● WHAT IS BEING ASKED:
Your task is to find every line of the data that holds the string "coche" and copy it.

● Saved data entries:
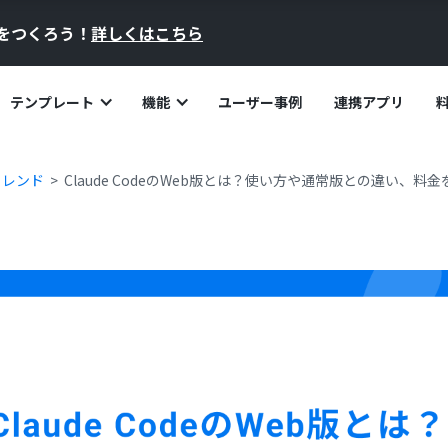
員をつくろう！
詳しくはこちら
テンプレート
機能
ユーザー事例
連携アプリ
トレンド
Claude CodeのWeb版とは？使い方や通常版との違い、料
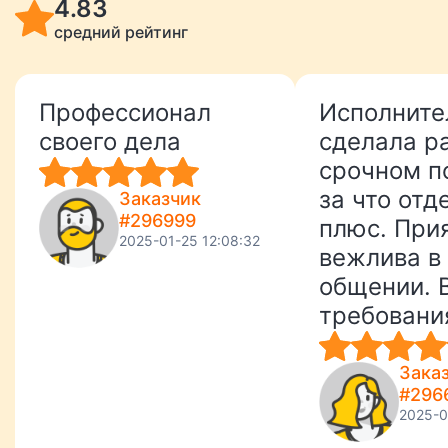
4.83
средний рейтинг
Профессионал
Исполните
своего дела
сделала р
срочном п
за что отд
Заказчик
#296999
плюс. При
2025-01-25 12:08:32
вежлива в
общении. 
требовани
работе бы
соблюдены
Зака
#296
преподава
2025-0
оценила р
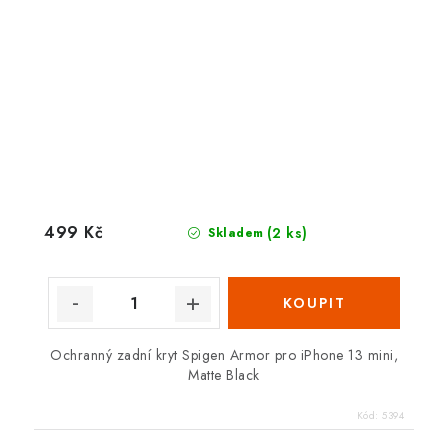
499 Kč
(2 ks)
Skladem
Ochranný zadní kryt Spigen Armor pro iPhone 13 mini,
Matte Black
Kód:
5394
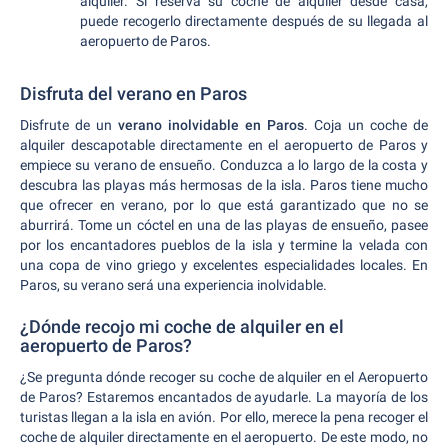
alquiler. Si reserva su coche de alquiler desde casa,
puede recogerlo directamente después de su llegada al
aeropuerto de Paros.
Disfruta del verano en Paros
Disfrute de un
verano inolvidable en Paros
. Coja un coche de
alquiler descapotable directamente en el aeropuerto de Paros y
empiece su verano de ensueño. Conduzca a lo largo de la costa y
descubra las playas más hermosas de la isla. Paros tiene mucho
que ofrecer en verano, por lo que está garantizado que no se
aburrirá. Tome un cóctel en una de las playas de ensueño, pasee
por los encantadores pueblos de la isla y termine la velada con
una copa de vino griego y excelentes especialidades locales. En
Paros, su verano será una experiencia inolvidable.
¿Dónde recojo mi coche de alquiler en el
aeropuerto de Paros?
¿Se pregunta dónde recoger su coche de alquiler en el Aeropuerto
de Paros? Estaremos encantados de ayudarle. La mayoría de los
turistas llegan a la isla en avión. Por ello, merece la pena recoger el
coche de alquiler directamente en el aeropuerto. De este modo, no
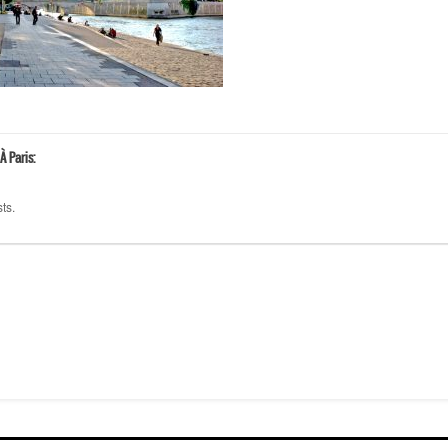
À Paris:
ts.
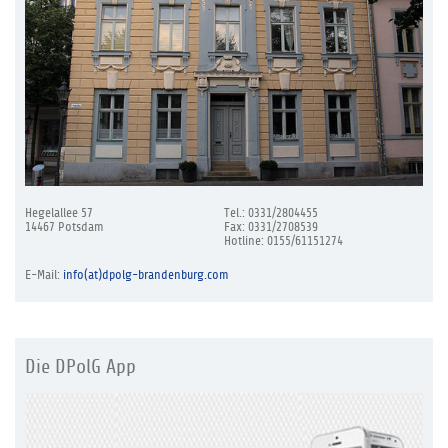
Hegelallee 57
Tel.: 0331/2804455
14467 Potsdam
Fax: 0331/2708539
Hotline: 0155/61151274
E-Mail:
info(at)dpolg-brandenburg.com
Die DPolG App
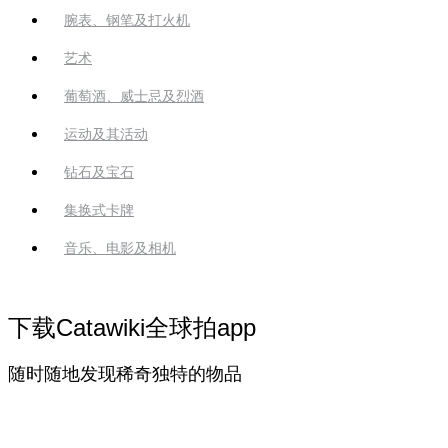
腕表、钢笔及打火机
艺术
葡萄酒、威士忌及烈酒
运动及其活动
钻石及宝石
集换式卡牌
音乐、电影及相机
下载Catawiki全球拍app
随时随地发现稀奇独特的物品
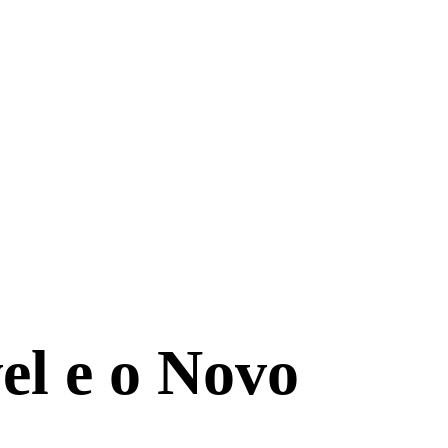
vel e o Novo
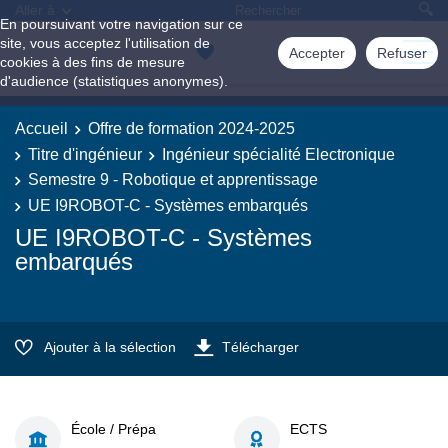
Aller à
En poursuivant votre navigation sur ce
site, vous acceptez l'utilisation de
Accepter
Refuser
cookies à des fins de mesure
d'audience (statistiques anonymes).
Accueil
Offre de formation 2024-2025
Titre d'ingénieur
Ingénieur spécialité Electronique
Semestre 9 - Robotique et apprentissage
UE I9ROBOT-C - Systèmes embarqués
UE I9ROBOT-C - Systèmes
embarqués
Ajouter à la sélection
Télécharger
École / Prépa
ECTS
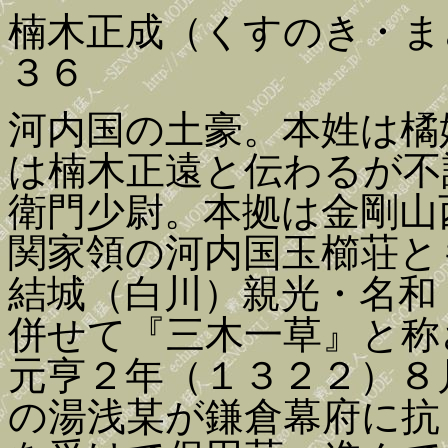
楠木正成（くすのき・ま
３６
河内国の土豪。本姓は橘
は楠木正遠と伝わるが不
衛門少尉。本拠は金剛山
関家領の河内国玉櫛荘と
結城（白川）親光・名和
併せて『三木一草』と称
元亨２年（１３２２）８
の湯浅某が鎌倉幕府に抗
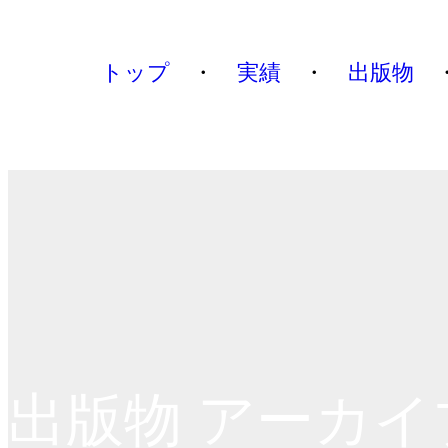
トップ
実績
出版物
出版物 アーカイ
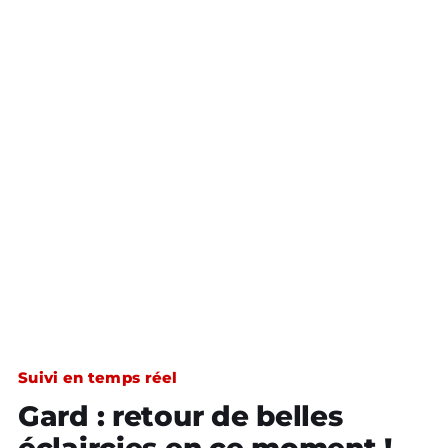
Suivi en temps réel
Gard : retour de belles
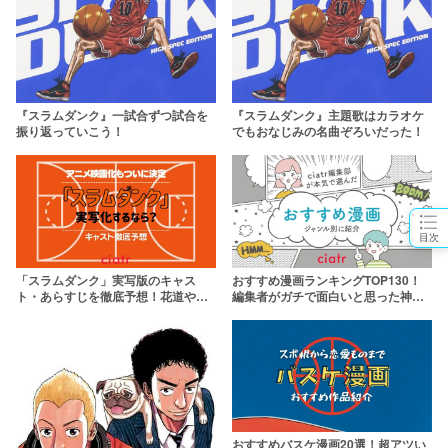
『スラムダンク』一試合ずつ試合を
『スラムダンク』主題歌はカラオケ
振り返っていこう！
でもおなじみの名曲ぞろいだった！
目次
「スラムダンク」実写版のキャス
おすすめ漫画ランキングTOP130！
ト・あらすじを徹底予想！花道や安
編集者がガチで面白いと思った神作
西先生を演じるのは誰?
を熱弁
おすすめバスケ漫画20選！超アツい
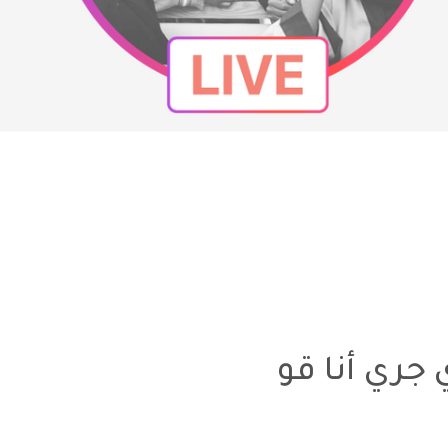
جري أنا قو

● SOLUTION TO THE PROBLEM:
alquiler. Si reserva su coche de alquiler desde casa,
. Coja un coche de
¿Dónde recojo mi coche de alquiler en el
¿Se pregunta dónde recoger su coche de alquiler en el Aeropuerto
coche de alquiler directamente en el aeropuerto. De este modo, no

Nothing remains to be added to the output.